> you still would prefer to be working entirely in C?
No, but there are more options than just Go and C. Rust is an option that I'm shilling at the moment (though I've only started learning it, so take that with a grain of salt). The main reason I would want to write it in C is because there's a lot of string parsing code you have to write in order to make container runtimes work -- and as we all know that's probably the #1 source of security vulnerabilities.
> Are there no advantages to Go for runc?
There are, mainly due to network effect (everything else is written in Go) and getting contributions from the community (Go is easy to pick up). Unfortunately there are also disadvantages, and quite a few of those disadvantages are present in Go but are not present in other memory-safe and low-level languages (Rust is a good example because to be quite honest it's the only player in this space that doesn't try to do more than necessary).
Go is a good language for it's designed for (Web servers and similar things), but from my experience it's not the best choice for low-level tasks. We've seen cases where long-running container daemons (not naming any names) will crash if you run more than 1000 containers on a single system. They don't crash because of the actual daemon code but because of issues with Go's GC (it doesn't actually free memory sanely, it uses MADV_DONTNEED which inflates RSS and causes OOM to kill your daemon).
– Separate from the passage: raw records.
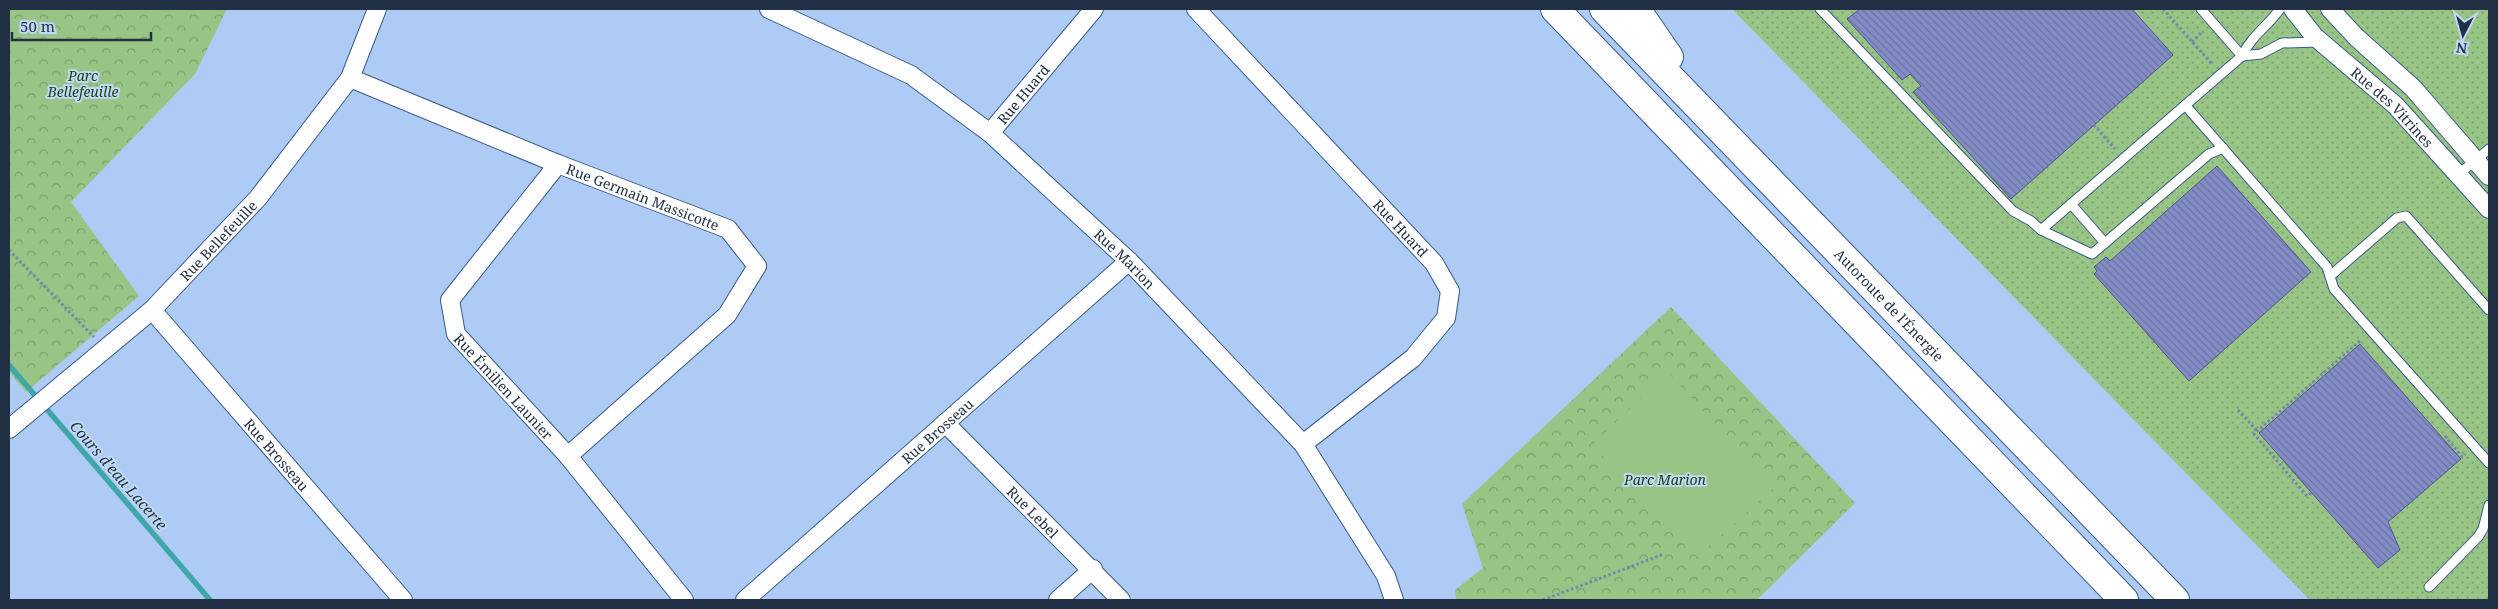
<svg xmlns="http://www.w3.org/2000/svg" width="2498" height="609" viewBox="0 0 2498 609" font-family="'Noto Serif',serif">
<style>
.grass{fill:url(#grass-dots)}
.park{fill:url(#park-crowns)}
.pitch{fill:#98c586}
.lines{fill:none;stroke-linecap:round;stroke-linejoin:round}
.stream{stroke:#40a7a9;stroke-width:5.5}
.building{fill:url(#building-back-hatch);stroke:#4f568b}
.service-casing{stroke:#3a5b89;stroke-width:11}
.minor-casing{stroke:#3a5b89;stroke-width:20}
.motorway-casing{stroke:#3a5b89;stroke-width:30}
.path{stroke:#7189aa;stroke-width:3;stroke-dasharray:2.5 2.5;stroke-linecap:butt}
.service{stroke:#fff;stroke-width:9}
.minor{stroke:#fff;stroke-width:18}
.motorway{stroke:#fff;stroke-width:28}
.labels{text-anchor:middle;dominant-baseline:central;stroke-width:4;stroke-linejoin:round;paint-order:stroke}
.park-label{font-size:14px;font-style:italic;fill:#1c3e09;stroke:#c0d7f7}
.street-label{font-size:14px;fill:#213045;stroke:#c0d7f7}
.water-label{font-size:15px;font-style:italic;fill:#203738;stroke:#c0d7f7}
</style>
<defs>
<pattern id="grass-dots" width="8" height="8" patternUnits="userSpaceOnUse" patternTransform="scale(1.25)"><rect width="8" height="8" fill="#98c586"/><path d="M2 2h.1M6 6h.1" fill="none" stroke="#7ca06f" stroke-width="1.8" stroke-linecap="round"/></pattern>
<pattern id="park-crowns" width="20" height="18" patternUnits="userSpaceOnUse" patternTransform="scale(1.25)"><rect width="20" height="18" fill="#98c586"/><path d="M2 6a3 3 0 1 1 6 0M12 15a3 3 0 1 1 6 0" fill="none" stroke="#7ca06f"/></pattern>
<pattern id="building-back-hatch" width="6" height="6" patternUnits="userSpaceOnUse" patternTransform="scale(1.25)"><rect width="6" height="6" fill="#838cc5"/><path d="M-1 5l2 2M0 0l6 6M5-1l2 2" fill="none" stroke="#6b73a2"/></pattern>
</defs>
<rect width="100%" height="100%" fill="#adcbf5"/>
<polygon class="grass" points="1732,9 2489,9 2489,600 2310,600"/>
<g class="park">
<polygon points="9,9 227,9 195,74 71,202 139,296 26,392 9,372"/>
<polygon points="1671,307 1855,503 1757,600 1456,600 1455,590 1483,568 1462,504"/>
</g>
<polygon class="pitch" points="1668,372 1774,488 1697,557 1592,445"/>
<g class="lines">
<polyline class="stream" points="9,365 210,600"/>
</g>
<g class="building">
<polygon points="1860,9 2132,9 2173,55 2011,199 1913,92 1921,86 1910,74 1902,80 1847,19"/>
<polygon points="2217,166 2311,272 2189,381 2094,274 2097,271 2094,267 2106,257 2110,261"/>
<polygon points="2360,344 2461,459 2388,522 2400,550 2378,568 2259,433"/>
</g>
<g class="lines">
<defs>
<g id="service">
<polyline points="1820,9 2013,211 2031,221 2041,230 2092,254 2105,243"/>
<polyline points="2201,9 2242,56"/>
<polyline points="2242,56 2261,54 2282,43 2319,42"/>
<polyline points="2185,105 2327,267 2334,289 2489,463"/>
<polyline points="2459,174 2489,149"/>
<polyline points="2071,204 2105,243 2209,154 2223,148"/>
<path d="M2041,230L2242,56C2252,35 2267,27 2280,9"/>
<polyline points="2330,276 2397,218 2406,216 2489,310"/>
<polyline points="2429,587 2478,537 2483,529 2489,505"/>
</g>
<g id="minor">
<path id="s1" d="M769,9L911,75L990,133L1129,261L1303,444L1386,576L1394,600"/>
<path id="s2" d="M1196,9L1434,263L1450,291L1446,318L1413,358L1303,444"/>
<path id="s3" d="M2293,9L2314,36L2395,105L2489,209"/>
<polyline points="2330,9 2356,37 2413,88 2489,176"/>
<path id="s4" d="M350,78L558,164L728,229L757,266L727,315L568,456"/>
<path id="s5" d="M990,133L1094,9"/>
<path id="s6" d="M558,164L450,300L456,334L568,456L684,600"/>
<path id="s7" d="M152,310L403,600"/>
<path id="s8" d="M945,423L1121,600"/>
<path id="s9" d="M9,429L152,310L258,198L350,78L377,9"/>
<path id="s10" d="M745,600L1129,261"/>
<polyline points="1058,600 1093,569"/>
</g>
<g id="motorway">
<polyline points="1555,9 2124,600"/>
<path id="s11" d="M1604,9L2175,600"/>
<polyline points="1636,9 1669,57"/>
</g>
</defs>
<use href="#service" class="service-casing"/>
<use href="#minor" class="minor-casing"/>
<use href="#motorway" class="motorway-casing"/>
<g class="path">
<polyline points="2163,9 2212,64"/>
<polyline points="2192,42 2203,31"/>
<polyline points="2094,125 2115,149"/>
<polyline points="9,250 94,337"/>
<polyline points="2238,410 2257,431"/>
<polyline points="2445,436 2462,457 2465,454"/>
<polyline points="2311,493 2307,496 2254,434 2361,340"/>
<polyline points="1543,600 1664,554"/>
</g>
<use href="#service" class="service"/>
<use href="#minor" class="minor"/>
<use href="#motorway" class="motorway"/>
</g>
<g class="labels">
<g class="park-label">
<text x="83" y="75">Parc<tspan x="83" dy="16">Bellefeuille</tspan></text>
<text x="1665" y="479">Parc Marion</text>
</g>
<g class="street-label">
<text stroke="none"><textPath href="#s5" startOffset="51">Rue Huard</textPath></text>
<text stroke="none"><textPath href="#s3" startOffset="140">Rue des Vitrines</textPath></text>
<text stroke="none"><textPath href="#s4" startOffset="316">Rue Germain Massicotte</textPath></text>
<text stroke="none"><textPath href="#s2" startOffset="300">Rue Huard</textPath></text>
<text stroke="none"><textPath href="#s9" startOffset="282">Rue Bellefeuille</textPath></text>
<text stroke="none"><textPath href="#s1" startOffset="439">Rue Marion</textPath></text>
<text stroke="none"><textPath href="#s11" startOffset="411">Autoroute de l'Énergie</textPath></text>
<text stroke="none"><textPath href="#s6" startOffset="279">Rue Émilien Launier</textPath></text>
<text stroke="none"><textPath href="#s10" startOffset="256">Rue Brosseau</textPath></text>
<text stroke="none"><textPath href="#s7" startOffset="191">Rue Brosseau</textPath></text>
<text stroke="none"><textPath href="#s8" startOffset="125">Rue Lebel</textPath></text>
</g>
<g class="water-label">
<text transform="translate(119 475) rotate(49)">Cours d'eau Lacerte</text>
</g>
</g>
<rect width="2498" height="609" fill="none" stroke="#213045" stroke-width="20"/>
<g transform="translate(2463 35) rotate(186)" stroke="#c0d7f7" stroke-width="4" paint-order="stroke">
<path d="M0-4L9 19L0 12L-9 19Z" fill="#213045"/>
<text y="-8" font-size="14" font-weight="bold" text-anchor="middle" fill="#213045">N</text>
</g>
<path d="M12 32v8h139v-8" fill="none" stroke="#213045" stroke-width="2.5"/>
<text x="20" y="32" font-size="15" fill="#213045" stroke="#c0d7f7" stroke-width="4" paint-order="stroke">50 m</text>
</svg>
> And, would it be possible for someone to write a somewhat standardized Go library for doing this grunt work?
Of course (and you could argue that we have done that in runc with github.com/opencontainers/runc/libcontainer/nsenter), but the thing to note is that in order to get around problems in the Go runtime you have to split out a single piece of code into separate processes and have to now redesign how a single function would work. So moving it to a separate library means that development is even more frustrating (you've created an API around the internal implementation of whatever thing you're working on).
> Is it merely fear of C that keeps so much of the container infrastructure on Go?
I think the network effect is the main reason. Most of the people I've worked with know quite a lot of C (we do kernel work sometimes) so writing a runtime in C would be frustrating but entirely doable. The problem is that you couldn't just import it into a Go project (and people don't like cgo because it makes binaries harder to build in certain cases).
> I've only spent a couple of weeks looking peripherally at Go, and I already like it better than C
Go definitely has it's uses, and I still use it for new projects. For example I recently wrote a tool for dealing with OCI container images in Go[1]. The standard library of Go is quite nice (though I found some bugs in archive/tar but let's not go there) and I'm always quite amazed just how much you can do before you have to import external libraries.
But I recently started learning Rust and I am _really_ enjoying being able to understand what my program will actually look like when compiled. If you've ever had to strace a Go program, you'll know exactly what I mean. Debugging Go programs is basically fucking impossible.